第1話・神様が言っている⑤

   四


 彼女は僕の隣に座り、買ったばかりのフライドポテトをつまみ始めた。

「いも、好きなんです。ひとつどうです?」

 なぜか言い訳をしながら差し出してくる。一本もらった。

「いも好きの女の子って多い気がするね」

「うわあ。曽我さんそんなに女友達多いんですか」

 冗談めかして声をあげる小春。

「いや、そのフライドポテトの本数の方がずっと多いよ」

「じゃあ食べたらますます少なくなっちゃいますね」

 彼女の言葉に、僕はそうだねと簡単に返事をしておいた。一瞬、ポテトの本数とどのくらい差があるかと、無意識のうちに数えてしまう。秋田に来てから知り合った女性は小春に寺村早香、あと若干一名。それに地元の山形に何人かいるが、そのうちのいくつかはあまり思い出したくもない。

「それで、話ってなんです?」

 小春の質問で我に返る。僕は説明を始めた。

「はあ、そんなことがあったんですか」

 聞き終えた小春は目を丸くする。それから少しの間、思案げにポテトをつまんで、容器を空にしてからこう言った。

「友坂さんの口寄せの依頼なんですけどね」

「うん」

「とにかく、あれはお断りしています」

「そうなのか」

「はい。あの後、友坂さんは一度直接来てくれたんです。でもその時ははっきりお断りしました。それからも二回くらい電話が来たんですが、それもです。ですからあの人が詐欺師だろうがなんだろうが、うちと関係はありません」

 ならば騒ぎ立てる必要もないか。僕はほっとしたが、小春は思うところがあるのか真剣な表情でつぶやく。

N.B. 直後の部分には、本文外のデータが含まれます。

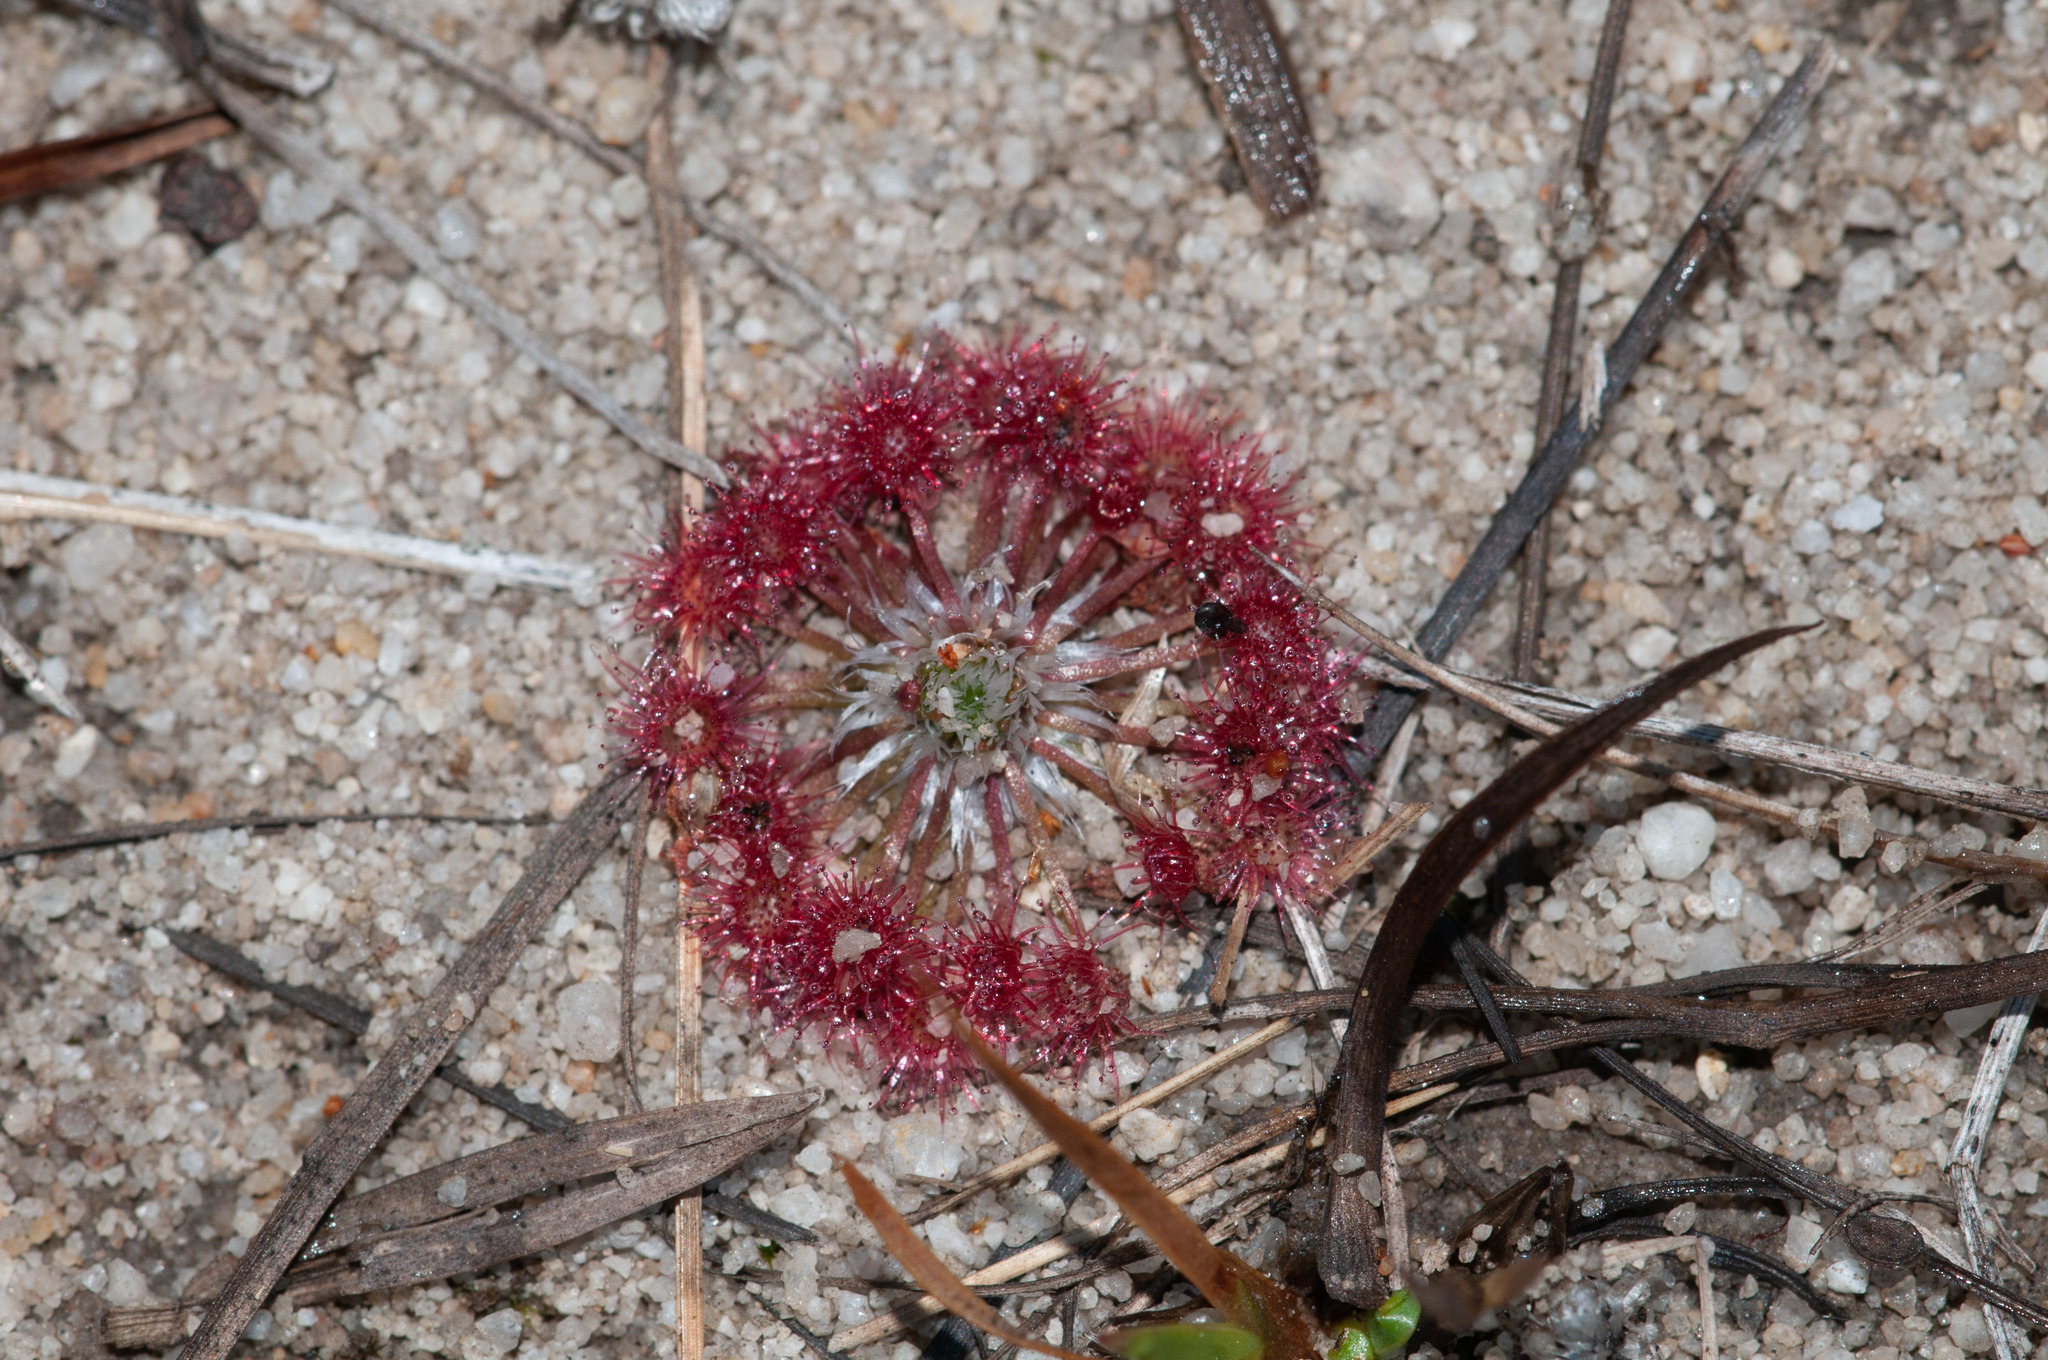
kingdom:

「でもそういう事情なら、こちらから警察に話しておいた方がいいかも知れませんね。依頼内容が、ちょっと気になっていたんです」

「依頼内容っていうと……」

「はい。呼んでほしい相手っていうのが、ちょっと」

 彼女はそこで言葉を切った。それは、友坂が言っていた「あの人」のことだろう。彼は、口寄せで誰と会おうとしていたのか? それが全く気にならないと言えば嘘になる。だが小春の表情は真剣で、好奇心から追及するのは控えておいた。